TASK DETAILS: Each line in the listing below that holds "elbow" should be counted; reply with that number only.

WORKING DATA:
- Opening Delimiter -
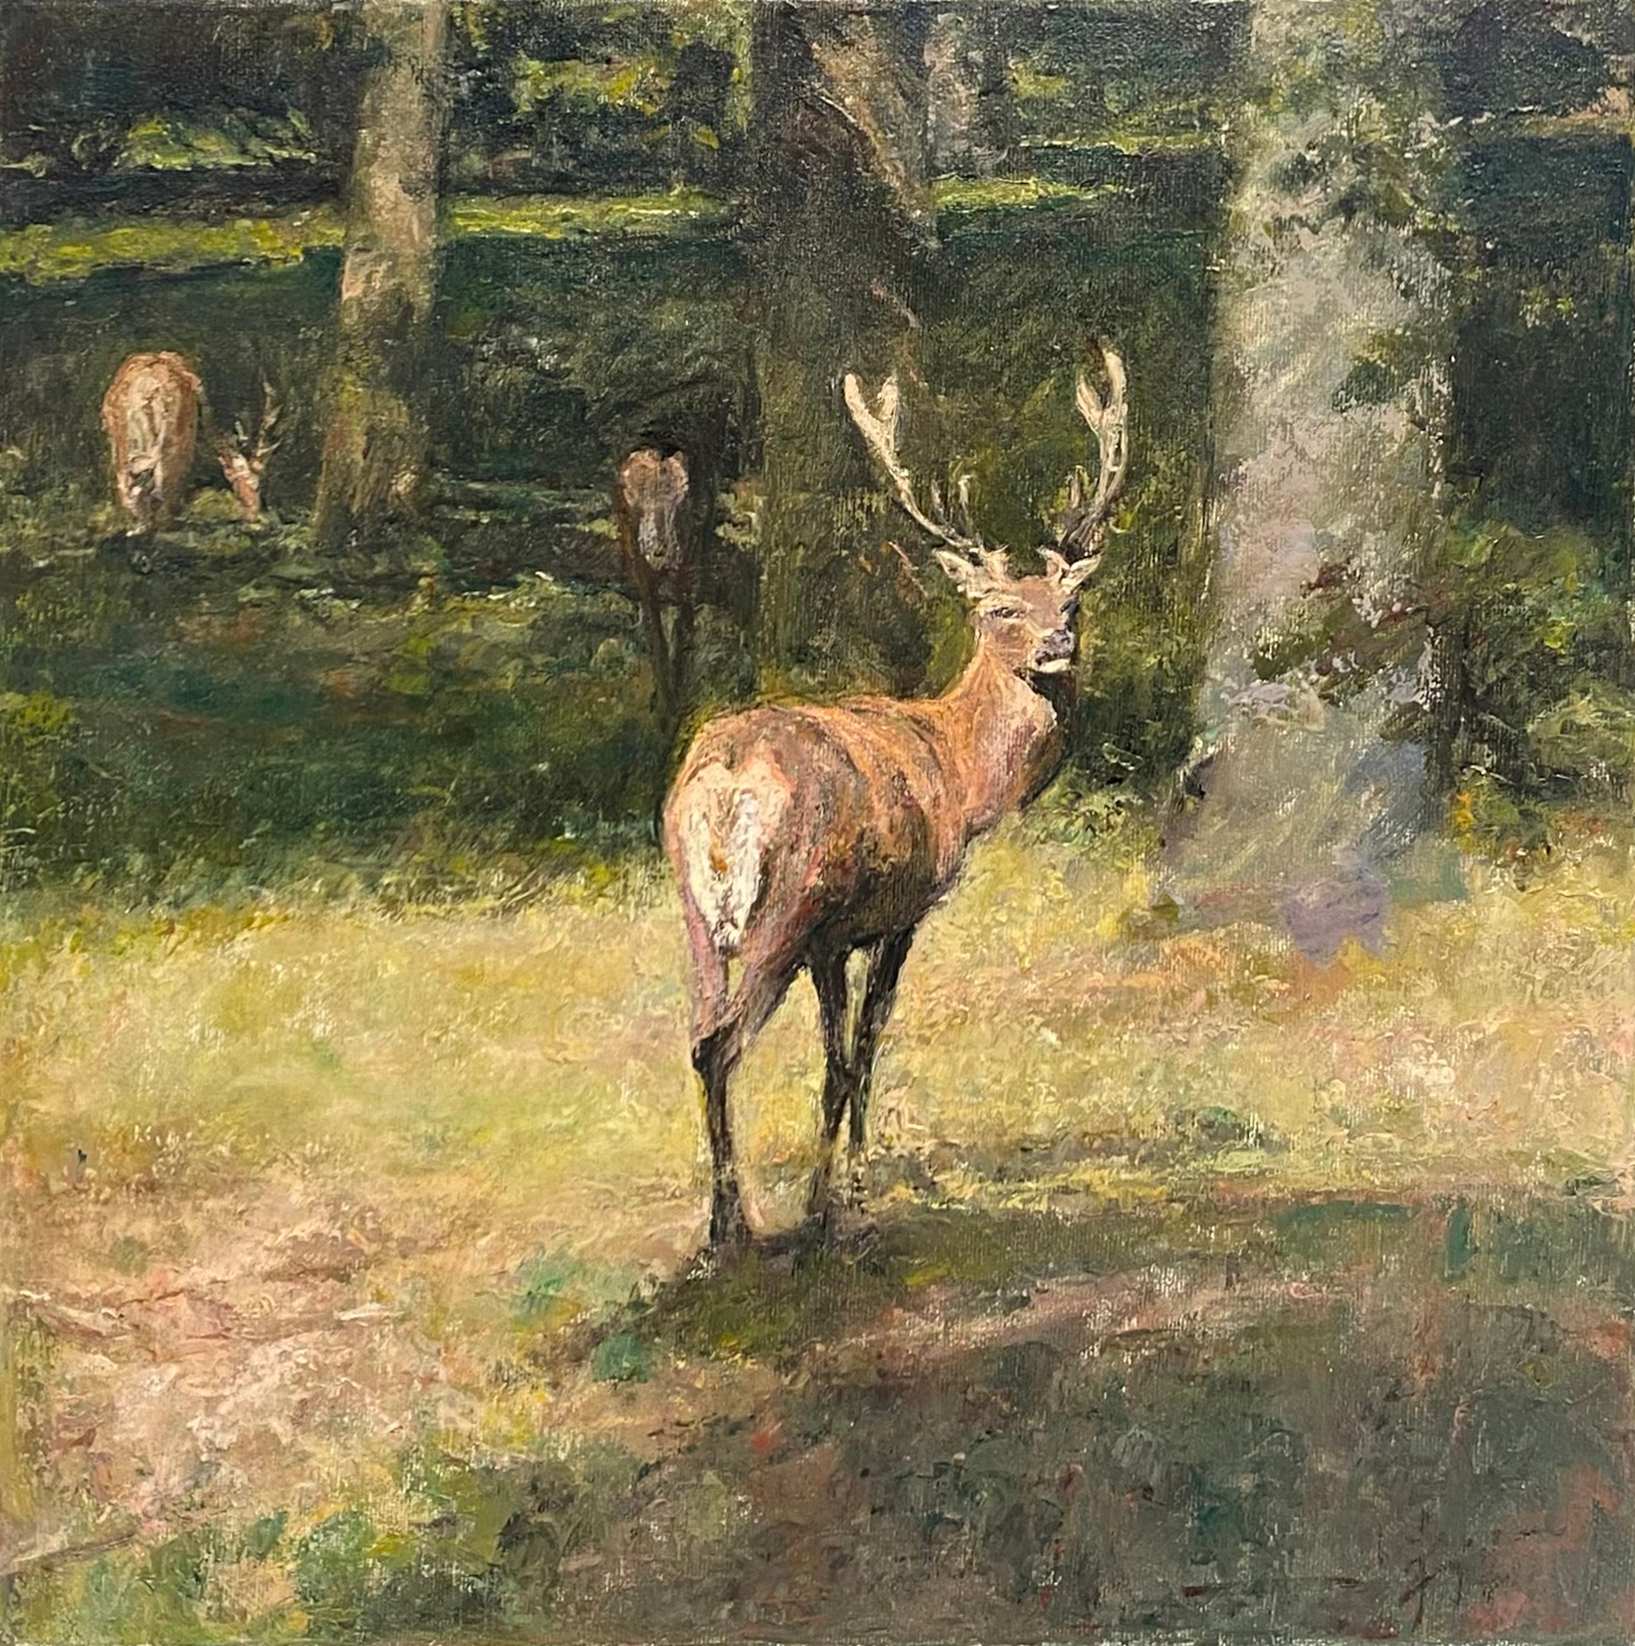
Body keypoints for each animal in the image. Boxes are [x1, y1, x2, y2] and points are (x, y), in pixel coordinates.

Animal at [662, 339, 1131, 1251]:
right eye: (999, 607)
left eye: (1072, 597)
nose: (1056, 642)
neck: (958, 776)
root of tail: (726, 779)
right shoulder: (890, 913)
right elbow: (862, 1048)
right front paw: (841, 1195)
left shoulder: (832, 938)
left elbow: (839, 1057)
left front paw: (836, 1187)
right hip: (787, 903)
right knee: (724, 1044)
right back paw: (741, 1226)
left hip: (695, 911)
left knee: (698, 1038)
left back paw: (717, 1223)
- Closing Delimiter -
- Opening Delimiter -
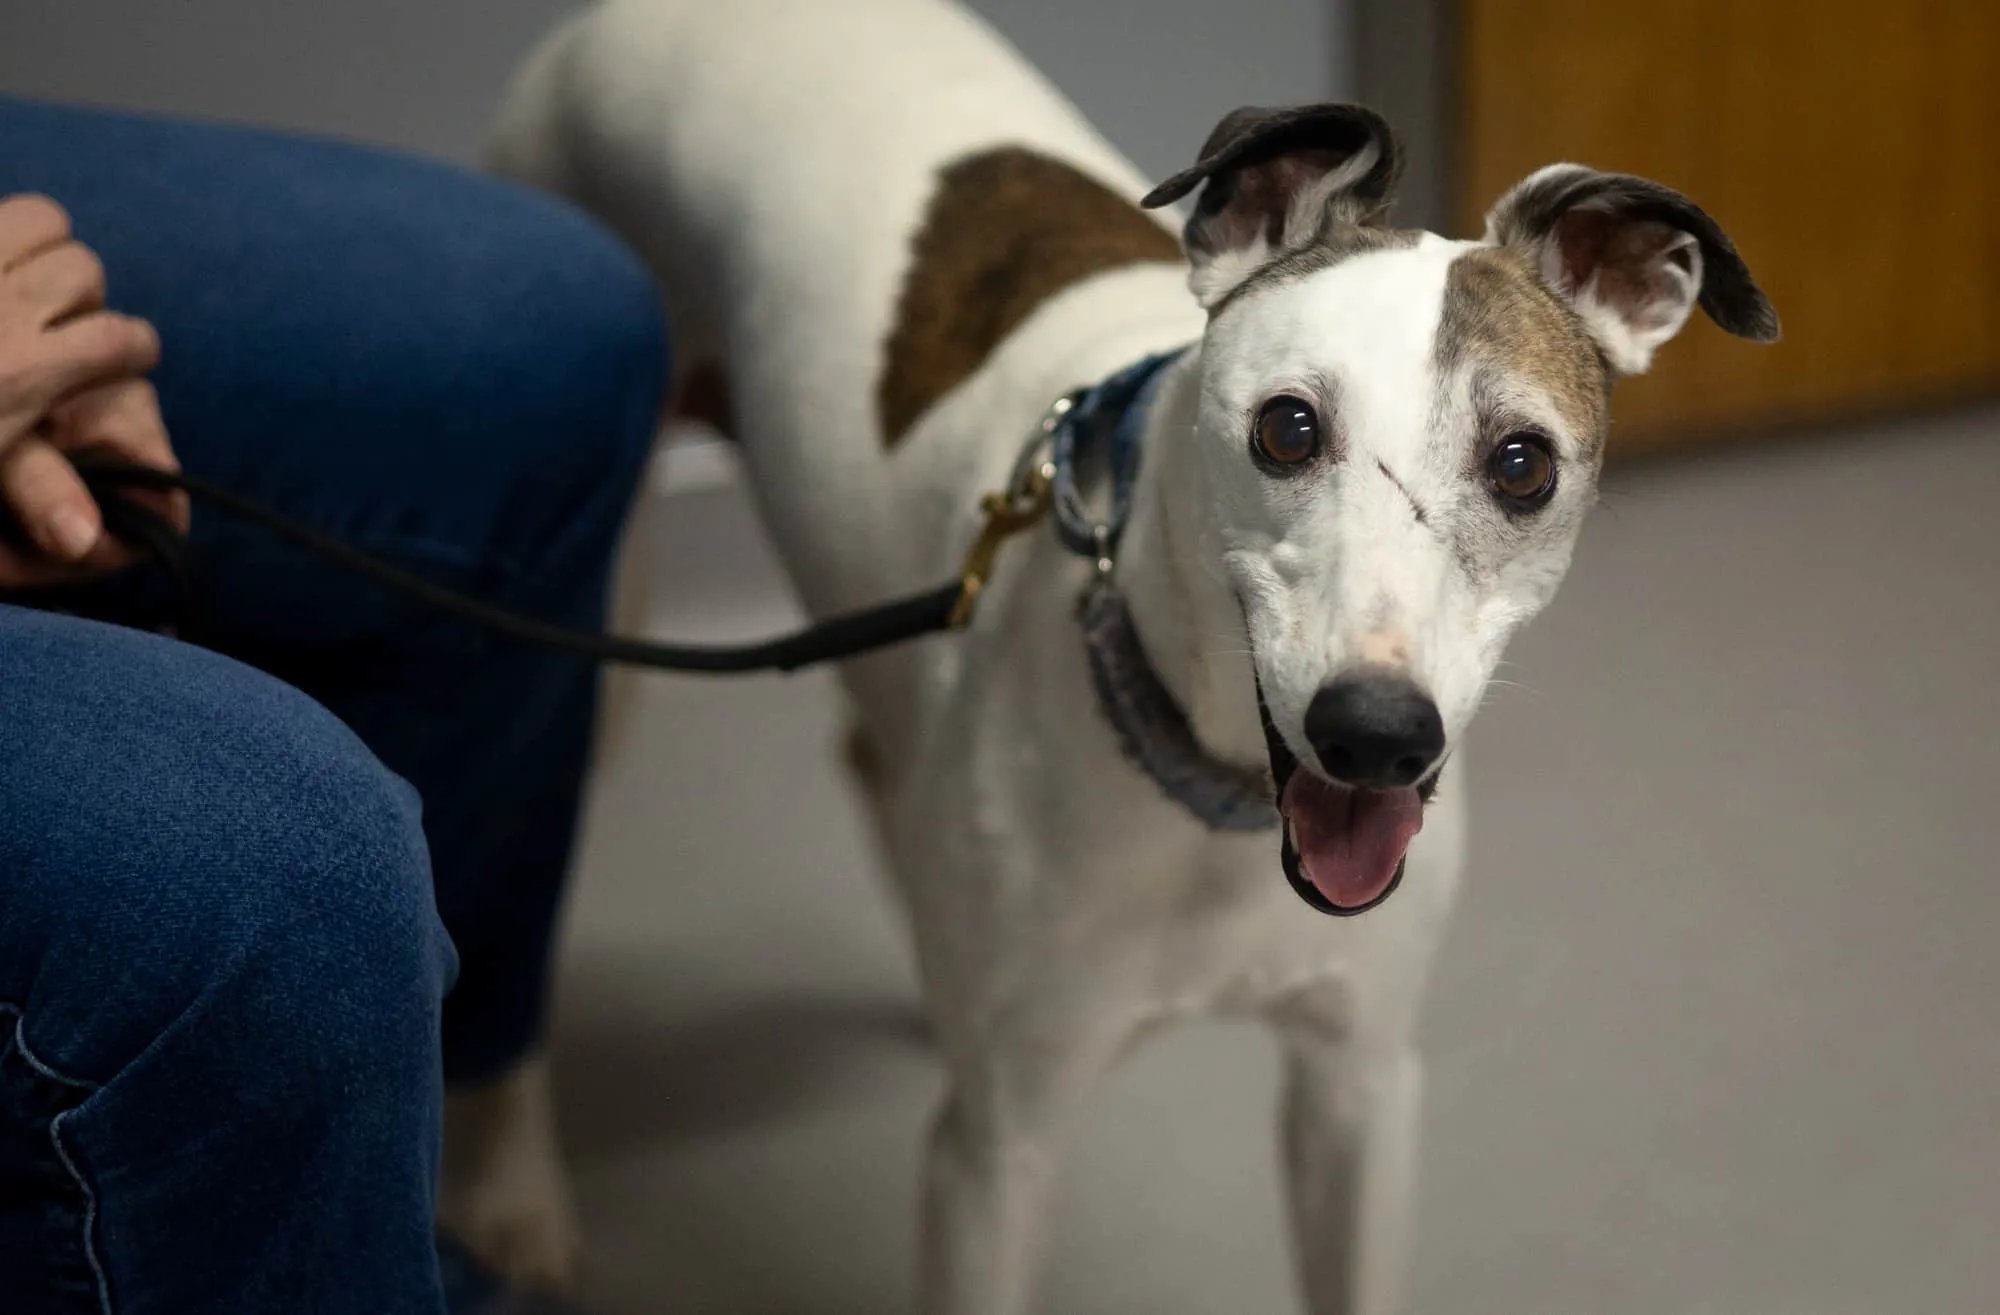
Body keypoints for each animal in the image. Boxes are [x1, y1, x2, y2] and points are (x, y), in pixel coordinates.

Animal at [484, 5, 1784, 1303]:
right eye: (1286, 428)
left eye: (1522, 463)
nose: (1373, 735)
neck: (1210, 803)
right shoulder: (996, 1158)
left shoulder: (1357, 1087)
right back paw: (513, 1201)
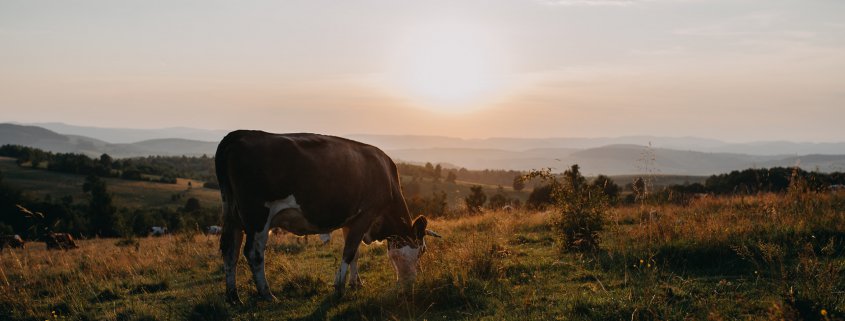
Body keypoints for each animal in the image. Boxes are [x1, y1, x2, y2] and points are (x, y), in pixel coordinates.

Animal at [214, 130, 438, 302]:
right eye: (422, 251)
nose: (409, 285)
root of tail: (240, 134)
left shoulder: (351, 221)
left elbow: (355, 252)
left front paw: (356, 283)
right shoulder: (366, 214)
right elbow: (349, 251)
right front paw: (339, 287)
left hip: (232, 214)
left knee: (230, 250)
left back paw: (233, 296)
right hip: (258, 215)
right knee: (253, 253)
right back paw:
- Closing Delimiter -
YOUR RESPONSE: 4